• **Exercise material**
=======

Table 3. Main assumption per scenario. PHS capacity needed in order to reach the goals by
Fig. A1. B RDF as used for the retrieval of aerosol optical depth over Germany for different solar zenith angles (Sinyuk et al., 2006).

=======

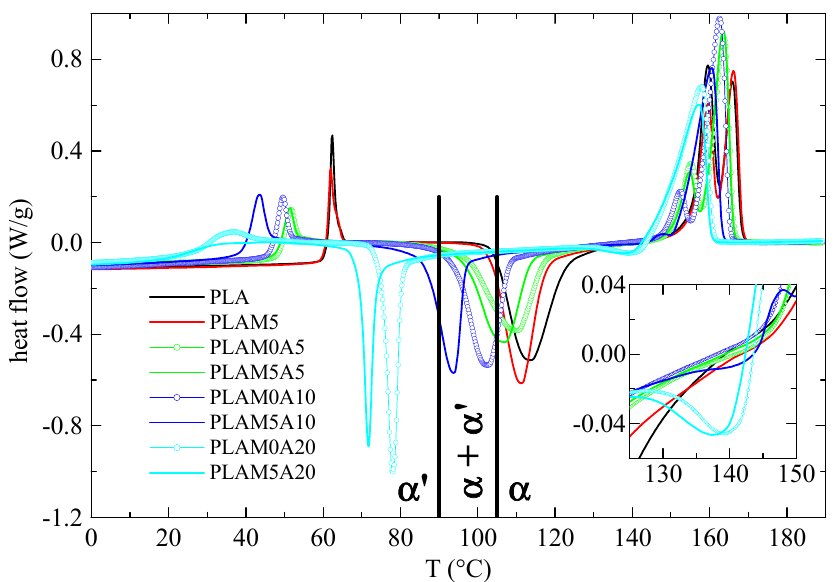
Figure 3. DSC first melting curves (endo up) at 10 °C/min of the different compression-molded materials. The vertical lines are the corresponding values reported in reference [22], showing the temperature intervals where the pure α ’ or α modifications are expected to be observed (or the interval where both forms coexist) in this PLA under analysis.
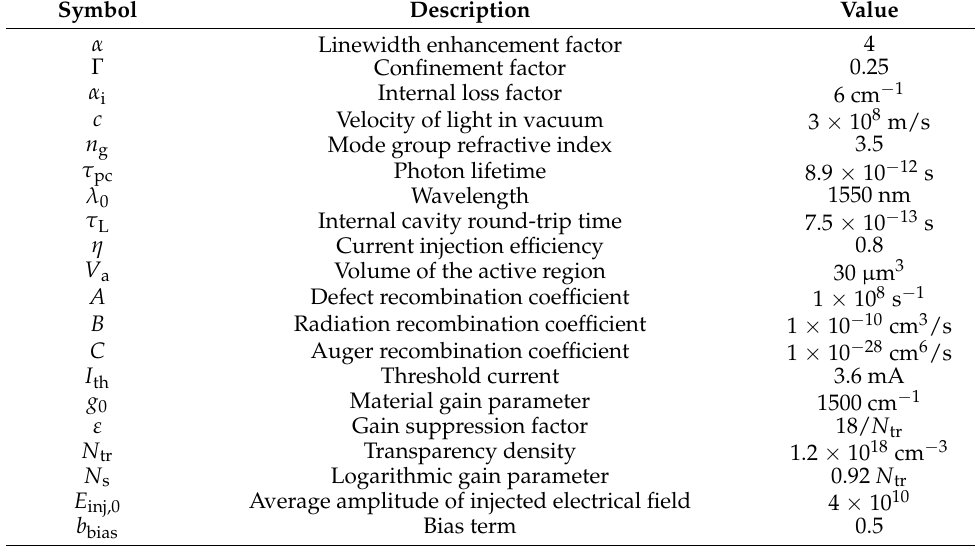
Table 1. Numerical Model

=======

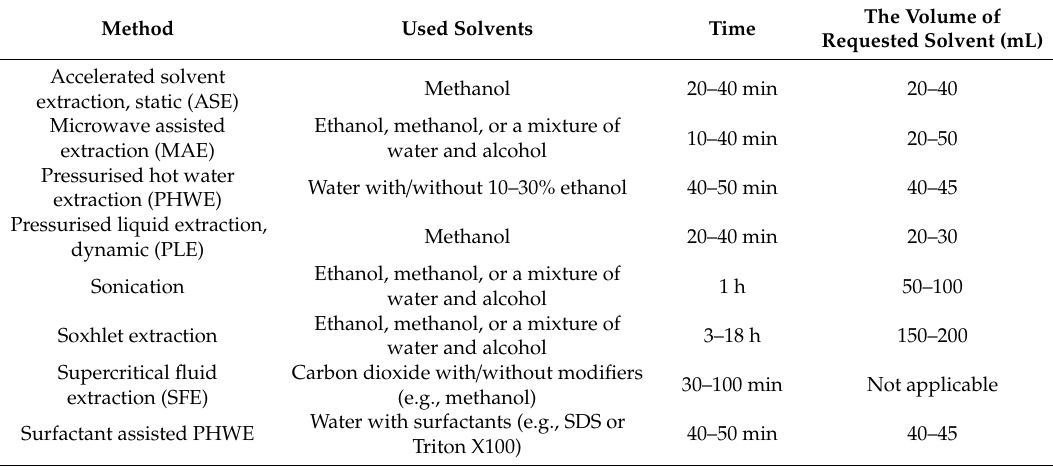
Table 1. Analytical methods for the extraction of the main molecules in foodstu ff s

=======

• **Task objective**
Gather from the data above every line with the string "different".

• **Completed exercise**
Fig. A1. B RDF as used for the retrieval of aerosol optical depth over Germany for different solar zenith angles (Sinyuk et al., 2006).
Figure 3. DSC first melting curves (endo up) at 10 °C/min of the different compression-molded materials. The vertical lines are the corresponding values reported in reference [22], showing the temperature intervals where the pure α ’ or α modifications are expected to be observed (or the interval where both forms coexist) in this PLA under analysis.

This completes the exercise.